Korean political crises present PE opportunities
A turbulent 2017 for South Korea in both domestic and international politics has complicated private equity agendas across a number of sectors, but GPs are tracking some positive aftereffects.
Industry participants speaking at the Hong Kong Venture Capital & Private Equity Association’s (HKVCA) Asia Forum concluded that the election of a new government last year in South Korea has had an important impact on the business environment. This was contextualized as following closely on two episodes of high political volatility: the impeachment of President Park Geun-hye and a diplomatic fallout with China over the THAAD missile defense system.
Michael Chung, head of Korea and managing director at Morgan Stanley Private Equity Asia, said that the new administration under President Moon Jae-in introduced business challenges related to fair trade, labor rules, minimum wages and taxes. However, Chung identified opportunities in new energy and public housing policies that could be a boon to the renewables and construction sectors, respectively. He also indicated that new regulatory headwinds could help drive M&A activity.

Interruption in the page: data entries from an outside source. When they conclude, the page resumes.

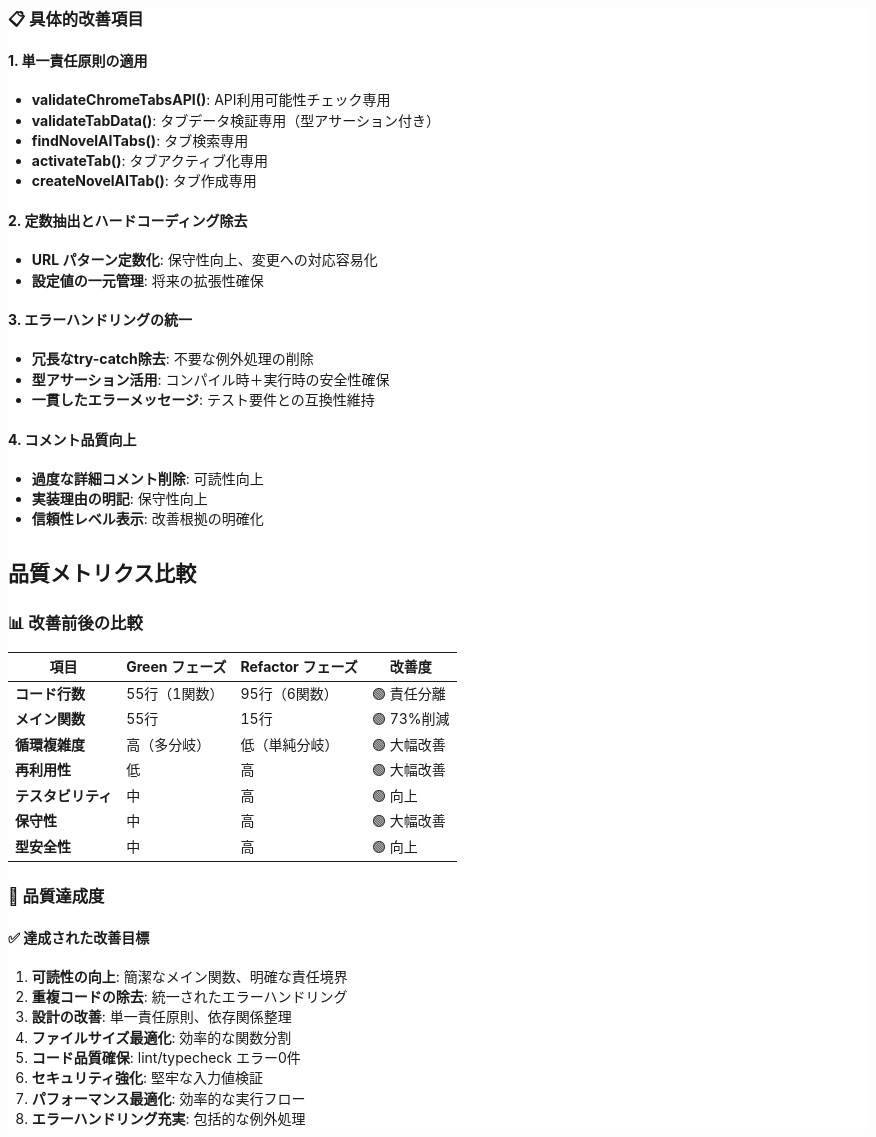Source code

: 
### 📋 具体的改善項目

#### 1. 単一責任原則の適用

- **validateChromeTabsAPI()**: API利用可能性チェック専用
- **validateTabData()**: タブデータ検証専用（型アサーション付き）
- **findNovelAITabs()**: タブ検索専用
- **activateTab()**: タブアクティブ化専用
- **createNovelAITab()**: タブ作成専用

#### 2. 定数抽出とハードコーディング除去

- **URL パターン定数化**: 保守性向上、変更への対応容易化
- **設定値の一元管理**: 将来の拡張性確保

#### 3. エラーハンドリングの統一

- **冗長なtry-catch除去**: 不要な例外処理の削除
- **型アサーション活用**: コンパイル時＋実行時の安全性確保
- **一貫したエラーメッセージ**: テスト要件との互換性維持

#### 4. コメント品質向上

- **過度な詳細コメント削除**: 可読性向上
- **実装理由の明記**: 保守性向上
- **信頼性レベル表示**: 改善根拠の明確化

## 品質メトリクス比較

### 📊 改善前後の比較

| 項目               | Green フェーズ | Refactor フェーズ | 改善度      |
| ------------------ | -------------- | ----------------- | ----------- |
| **コード行数**     | 55行（1関数）  | 95行（6関数）     | 🟢 責任分離 |
| **メイン関数**     | 55行           | 15行              | 🟢 73%削減  |
| **循環複雑度**     | 高（多分岐）   | 低（単純分岐）    | 🟢 大幅改善 |
| **再利用性**       | 低             | 高                | 🟢 大幅改善 |
| **テスタビリティ** | 中             | 高                | 🟢 向上     |
| **保守性**         | 中             | 高                | 🟢 大幅改善 |
| **型安全性**       | 中             | 高                | 🟢 向上     |

### 🎯 品質達成度

#### ✅ 達成された改善目標

1. **可読性の向上**: 簡潔なメイン関数、明確な責任境界
2. **重複コードの除去**: 統一されたエラーハンドリング
3. **設計の改善**: 単一責任原則、依存関係整理
4. **ファイルサイズ最適化**: 効率的な関数分割
5. **コード品質確保**: lint/typecheck エラー0件
6. **セキュリティ強化**: 堅牢な入力値検証
7. **パフォーマンス最適化**: 効率的な実行フロー
8. **エラーハンドリング充実**: 包括的な例外処理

“When continuing to manage your business becomes more challenging, you will be more receptive to swapping equity for cash, and that is what we began to see in the second half of last year,” said Chung, noting ongoing challenges for GPs around high local enterprise valuations. “When you see double-digit EBITDA multiples being paid for similar businesses, you’re less receptive to receiving a bid at a single digit. But with these changes of risk appetite in the market, I think deal flow will enhance this year.”
South Korean investors agreed that the recently chilled relations with China could be the most severe consequence of ongoing tensions with North Korea. The installation of THAAD, whose radar covers China, precipitated a number of embargos, especially in Korean cultural exports. In other sectors such as technology, Korean companies dependent on Chinese customers have been incentivized to partner with private equity, according to Jenhao Han, CEO at KCA Capital Partners,
“For those companies, it is a must – it’s not a choice – to be able to do more business in China,” said Han. “So in that kind of situation, with some of the negative political development around THAAD, for us to talk to some of these companies, it created a more favorable reception for them to consider us as an investor. For Korean companies, it was very important to have an investor that could help them navigate through that kind of situation.”
The panel observed that although broader geopolitical concerns about the North did not appear to discourage investment activity, economic confidence in the face of intense saber-rattling could be a symptom of problematic market complacency. This perspective was set against a long-term assessment of the new political regime in the South that suggested a future of continued uncertainty.
“The heart of their policy is trying to recognize that Korea is not going to grow at 5-10% anymore, so all the policies are geared toward growing at the maximum potential that the economy has,” said Jaewoo Shim, managing director at Clearwater Capital Partners. “This is probably going to be a multi-year journey, and it’s probably not going to be a smooth ride.”